» QUESTIONS TO ANSWER
[1] Answer the following from the text on Indian classical dances:
(a) Bharatanatyam is one of the most popular dances of which state?
(b) How many principles make up the technique of Bharatanatyam?
(c) Around which century did Kathak undergo a drastic transition?
[2] Using the text on Indian classical dances, explain what caused the drastic transition in Kathak around the 15th century and what changed as a result. Answer in one to three sentences.
[3] Continue the text on Indian classical dances from its last sentence.

START EXTRACT PROVIDED

‘Natya’ is dance as used in drama. Each of these three has the soft and the vigorous aspects, the ‘Lasya’ or ‘Tandava’.
The former (lasya) is very graceful, sensuous, tender and distinctly feminine in movements while the latter is powerful, majestic and very masculine.
1. Bharatanatyam :
Bharatanatyam is one of the most popular Indian dances of Tamil Nadu. The name is derived from the word ‘Bharatha’, and is associated with the Natyashastra. It skillfully embodies the three primary ingredients of dancing.
They are bhava or mood, raga or music and melody and tala or timing. The technique of Bharatanatyam consists of 64 principles of coordinated hand, foot, face and body movements, which are performed to the accompaniment of dance syllables.
Bharatanatyam comprises three elements of life : philosophy, religion and science. It is a dynamic and earthy dance style and its antiquity is well established. It has been aptly called a symbol of beauty and aesthetic perfection.
It is, in effect, a tradition that demands total dedication, detachment from worldly ties and a sublimation of self to the art from the performer.
Bharatanatyam is a relatively new name. It was earlier known as Sadir, Dasi Attam, and Thanjavur Natyam. In the past, it was practised and performed in the temples by a class of dancers known as the
‘devadasis’. Bharatanatyam dancers are usually women. It is an extremely precise dance style where a huge repertoire of hand movements is used to convey moods and expressions. Bharatanatyam is vibrant and very demanding of the dancer.
Special features of this dance form are Padams or poems on the hero-heroine theme. The tempo of these love songs is slow and each phase of the performance is crystallized into a specific mood of love.
2. Kathak :
The word Kathak, derived from ‘Katha1, literally means storyteller. In ancient times, storytellers used song and dance to embellish their narration.
Kathak originated in the North, but Persian and Muslim influences later altered the dance from a temple ritual to a courtly entertainment.
Around the 15th century, the dance form underwent a drastic transition due to the influence of Mughal dance and music. The emphasis of the dance moved from the religious to the aesthetic.

END EXTRACT PROVIDED
START ENTRIES SUPPLIED

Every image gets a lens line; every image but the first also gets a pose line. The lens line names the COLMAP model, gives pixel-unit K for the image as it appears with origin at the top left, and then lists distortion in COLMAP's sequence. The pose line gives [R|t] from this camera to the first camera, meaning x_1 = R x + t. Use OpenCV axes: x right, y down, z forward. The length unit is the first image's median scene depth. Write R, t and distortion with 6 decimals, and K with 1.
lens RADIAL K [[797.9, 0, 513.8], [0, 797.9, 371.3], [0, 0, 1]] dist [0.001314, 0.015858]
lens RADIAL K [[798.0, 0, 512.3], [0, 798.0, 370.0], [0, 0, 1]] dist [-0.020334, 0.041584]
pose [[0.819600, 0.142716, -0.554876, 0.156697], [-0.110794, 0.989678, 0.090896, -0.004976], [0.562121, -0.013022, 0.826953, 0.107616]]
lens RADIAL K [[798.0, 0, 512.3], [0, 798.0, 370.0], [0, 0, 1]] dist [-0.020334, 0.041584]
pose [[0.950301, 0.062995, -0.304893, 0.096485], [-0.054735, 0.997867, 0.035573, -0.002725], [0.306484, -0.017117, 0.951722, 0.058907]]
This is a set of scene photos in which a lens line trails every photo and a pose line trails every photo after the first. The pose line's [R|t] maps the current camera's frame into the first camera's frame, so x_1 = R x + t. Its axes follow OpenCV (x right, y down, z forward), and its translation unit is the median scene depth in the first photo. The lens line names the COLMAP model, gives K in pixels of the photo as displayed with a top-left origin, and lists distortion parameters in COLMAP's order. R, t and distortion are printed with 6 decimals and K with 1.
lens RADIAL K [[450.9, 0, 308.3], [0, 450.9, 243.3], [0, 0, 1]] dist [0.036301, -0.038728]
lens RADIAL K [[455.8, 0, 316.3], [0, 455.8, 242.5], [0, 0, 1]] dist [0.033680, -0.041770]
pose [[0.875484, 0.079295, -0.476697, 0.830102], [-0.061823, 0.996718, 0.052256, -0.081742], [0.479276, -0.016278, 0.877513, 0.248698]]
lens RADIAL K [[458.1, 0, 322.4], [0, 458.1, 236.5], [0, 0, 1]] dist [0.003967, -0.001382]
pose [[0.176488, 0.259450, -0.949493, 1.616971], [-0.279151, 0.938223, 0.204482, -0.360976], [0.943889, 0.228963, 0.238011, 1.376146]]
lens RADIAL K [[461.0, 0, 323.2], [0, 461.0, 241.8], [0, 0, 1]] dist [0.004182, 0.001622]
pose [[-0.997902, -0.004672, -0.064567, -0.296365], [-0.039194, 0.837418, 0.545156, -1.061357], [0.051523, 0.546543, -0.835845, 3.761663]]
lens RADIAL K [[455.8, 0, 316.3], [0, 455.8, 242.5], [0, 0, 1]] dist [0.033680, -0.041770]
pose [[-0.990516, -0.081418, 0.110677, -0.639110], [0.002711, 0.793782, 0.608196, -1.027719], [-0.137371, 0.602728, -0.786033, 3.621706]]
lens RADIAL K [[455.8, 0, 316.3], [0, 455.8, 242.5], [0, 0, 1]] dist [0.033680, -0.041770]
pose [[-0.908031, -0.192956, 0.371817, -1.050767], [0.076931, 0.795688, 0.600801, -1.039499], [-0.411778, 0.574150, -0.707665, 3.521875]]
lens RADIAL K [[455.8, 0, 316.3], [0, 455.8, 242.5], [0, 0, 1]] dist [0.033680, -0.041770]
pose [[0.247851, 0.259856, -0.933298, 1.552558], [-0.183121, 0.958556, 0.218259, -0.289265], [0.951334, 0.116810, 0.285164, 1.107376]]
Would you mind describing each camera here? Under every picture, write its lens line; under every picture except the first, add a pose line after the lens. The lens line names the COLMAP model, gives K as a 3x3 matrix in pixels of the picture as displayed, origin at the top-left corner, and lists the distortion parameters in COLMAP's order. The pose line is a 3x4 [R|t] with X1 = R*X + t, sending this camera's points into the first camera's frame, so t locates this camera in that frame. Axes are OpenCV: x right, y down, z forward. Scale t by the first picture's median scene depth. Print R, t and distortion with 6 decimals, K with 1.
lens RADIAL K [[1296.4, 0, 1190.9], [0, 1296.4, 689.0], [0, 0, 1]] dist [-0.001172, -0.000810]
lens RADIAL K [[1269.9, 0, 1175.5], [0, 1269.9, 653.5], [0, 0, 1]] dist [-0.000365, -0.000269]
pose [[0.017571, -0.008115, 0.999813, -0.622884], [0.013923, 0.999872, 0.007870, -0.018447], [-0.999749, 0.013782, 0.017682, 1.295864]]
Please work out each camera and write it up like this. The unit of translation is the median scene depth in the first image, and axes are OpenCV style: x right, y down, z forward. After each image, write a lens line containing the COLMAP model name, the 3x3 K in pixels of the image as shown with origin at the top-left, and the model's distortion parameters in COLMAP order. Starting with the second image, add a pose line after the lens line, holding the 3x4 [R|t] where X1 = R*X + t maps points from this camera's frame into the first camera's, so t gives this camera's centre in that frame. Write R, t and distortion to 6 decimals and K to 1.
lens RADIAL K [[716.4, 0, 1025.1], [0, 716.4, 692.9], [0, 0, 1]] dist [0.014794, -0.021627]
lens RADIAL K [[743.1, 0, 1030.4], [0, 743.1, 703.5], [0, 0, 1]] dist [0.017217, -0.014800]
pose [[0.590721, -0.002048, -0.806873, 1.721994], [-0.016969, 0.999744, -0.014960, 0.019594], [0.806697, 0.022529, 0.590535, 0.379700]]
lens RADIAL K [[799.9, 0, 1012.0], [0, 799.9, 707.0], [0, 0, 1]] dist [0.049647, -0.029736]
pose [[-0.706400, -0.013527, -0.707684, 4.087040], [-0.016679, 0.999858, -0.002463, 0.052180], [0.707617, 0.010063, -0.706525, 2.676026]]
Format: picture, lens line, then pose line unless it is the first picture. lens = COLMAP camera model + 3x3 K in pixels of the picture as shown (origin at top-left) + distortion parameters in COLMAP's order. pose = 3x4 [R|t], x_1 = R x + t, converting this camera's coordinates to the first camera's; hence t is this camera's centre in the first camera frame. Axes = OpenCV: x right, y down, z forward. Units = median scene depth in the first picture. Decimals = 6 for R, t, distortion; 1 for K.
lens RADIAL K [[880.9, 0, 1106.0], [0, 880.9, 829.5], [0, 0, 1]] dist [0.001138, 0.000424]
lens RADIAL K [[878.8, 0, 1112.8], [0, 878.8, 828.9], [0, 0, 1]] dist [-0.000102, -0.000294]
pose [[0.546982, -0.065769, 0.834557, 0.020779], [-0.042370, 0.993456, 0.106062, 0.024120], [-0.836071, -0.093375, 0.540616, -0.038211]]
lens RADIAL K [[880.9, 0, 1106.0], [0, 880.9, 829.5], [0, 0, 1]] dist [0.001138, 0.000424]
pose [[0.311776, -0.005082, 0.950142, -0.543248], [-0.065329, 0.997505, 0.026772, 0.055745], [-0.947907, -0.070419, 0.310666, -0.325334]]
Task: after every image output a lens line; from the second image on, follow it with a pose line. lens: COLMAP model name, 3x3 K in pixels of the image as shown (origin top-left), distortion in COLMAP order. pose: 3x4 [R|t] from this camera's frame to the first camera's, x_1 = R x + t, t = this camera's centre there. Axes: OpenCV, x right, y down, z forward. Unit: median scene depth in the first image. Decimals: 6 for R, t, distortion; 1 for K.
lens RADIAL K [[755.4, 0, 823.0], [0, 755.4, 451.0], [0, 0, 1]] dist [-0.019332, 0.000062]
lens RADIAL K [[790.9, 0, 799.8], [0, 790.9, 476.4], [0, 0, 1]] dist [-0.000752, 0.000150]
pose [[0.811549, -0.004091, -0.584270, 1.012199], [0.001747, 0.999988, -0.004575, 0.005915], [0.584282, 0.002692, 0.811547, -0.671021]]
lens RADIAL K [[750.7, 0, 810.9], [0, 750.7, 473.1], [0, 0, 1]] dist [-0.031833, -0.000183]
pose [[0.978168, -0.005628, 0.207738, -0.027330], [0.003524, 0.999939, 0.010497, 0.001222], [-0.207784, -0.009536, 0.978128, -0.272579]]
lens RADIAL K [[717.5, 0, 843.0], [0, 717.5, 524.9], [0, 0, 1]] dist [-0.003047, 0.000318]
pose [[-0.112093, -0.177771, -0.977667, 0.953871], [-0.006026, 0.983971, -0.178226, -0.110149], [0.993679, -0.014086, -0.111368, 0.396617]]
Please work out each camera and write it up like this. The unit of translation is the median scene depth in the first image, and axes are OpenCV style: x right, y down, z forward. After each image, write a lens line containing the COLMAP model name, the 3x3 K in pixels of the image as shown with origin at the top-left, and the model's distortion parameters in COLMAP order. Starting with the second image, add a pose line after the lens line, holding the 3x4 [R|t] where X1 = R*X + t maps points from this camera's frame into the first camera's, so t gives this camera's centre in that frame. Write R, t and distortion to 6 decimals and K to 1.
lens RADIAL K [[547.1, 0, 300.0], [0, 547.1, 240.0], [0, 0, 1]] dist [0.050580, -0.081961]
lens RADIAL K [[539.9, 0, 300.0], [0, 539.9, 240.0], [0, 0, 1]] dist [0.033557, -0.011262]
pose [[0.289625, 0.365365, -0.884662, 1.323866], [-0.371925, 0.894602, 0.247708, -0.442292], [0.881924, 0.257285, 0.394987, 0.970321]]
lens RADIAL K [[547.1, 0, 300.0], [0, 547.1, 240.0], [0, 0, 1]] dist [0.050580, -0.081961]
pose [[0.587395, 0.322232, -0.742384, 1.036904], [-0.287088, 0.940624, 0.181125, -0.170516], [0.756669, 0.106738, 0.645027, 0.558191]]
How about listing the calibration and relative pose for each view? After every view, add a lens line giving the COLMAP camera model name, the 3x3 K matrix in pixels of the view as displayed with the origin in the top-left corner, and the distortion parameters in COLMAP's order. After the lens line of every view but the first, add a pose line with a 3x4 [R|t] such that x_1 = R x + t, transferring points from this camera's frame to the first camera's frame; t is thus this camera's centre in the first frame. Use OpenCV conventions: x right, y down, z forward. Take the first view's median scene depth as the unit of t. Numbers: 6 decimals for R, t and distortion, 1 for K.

END ENTRIES SUPPLIED

» EXPECTED RESULTS
[1]
(a) Tamil Nadu
(b) 64
(c) The 15th century

[2] The transition was caused by the influence of Mughal dance and music. As a result, the emphasis of Kathak moved from the religious to the aesthetic.

[3]
The Kathak dance form is characterized by rhythmic footwork danced under the weight of more than 100 ankle bells, spectacular spins, and the dramatic representation of themes from Persian and Urdu poetry alongside those of Hindu mythology.
There are two main schools, or gharanas, of Kathak dance, both of which are named after cities in northern India and both of which expanded under the patronage of regional princes – Lucknow gharana and Jaipur gharana.
3. Kathakali :
It is a dance-drama of Kerala. Kathakali means a story play or a dance drama. Katha means story, here actors depict characters from the epics ‘Ramayana’ and ‘Mahabharata’ and from the Puranas (ancient scriptures).
It is extremely colourful. The dancers adorn themselves with billowing costumes, flowing scarves, ornaments and crowns.
They use a specific type of symbolic makeup to portray various roles which are character-types rather than individual characters.
Various qualities, human, godlike, demonic, etc., are all represented through fantastic make-up and costumes.
The most striking part of this dance form is that its characters never speak, it’s just the lexicon of a highly developed hand-gestures, language and facial expression which unfolds the text of the drama. Often men play the female roles, though of late women have taken to Kathakali.
Present day Kathakali is a dance-drama tradition, which evolved from centuries of highly stylised theatrical’ traditions of Kerala, especially Kudiyattam.
Ritual traditions like Theyyams, Mudiyattam and the martial arts of Kerala played a major role in shaping the dance into its present form.
Kuchipudi, the indigenous style of dance of Andhra Pradesh took its birth and effloresced in the village of the same name, originally called Kuchelapuri or Kuchelapuram, a hamlet in Krishna district.
From its origin in the 3rd century BCE, it has remained a continuous and living dance tradition of this region.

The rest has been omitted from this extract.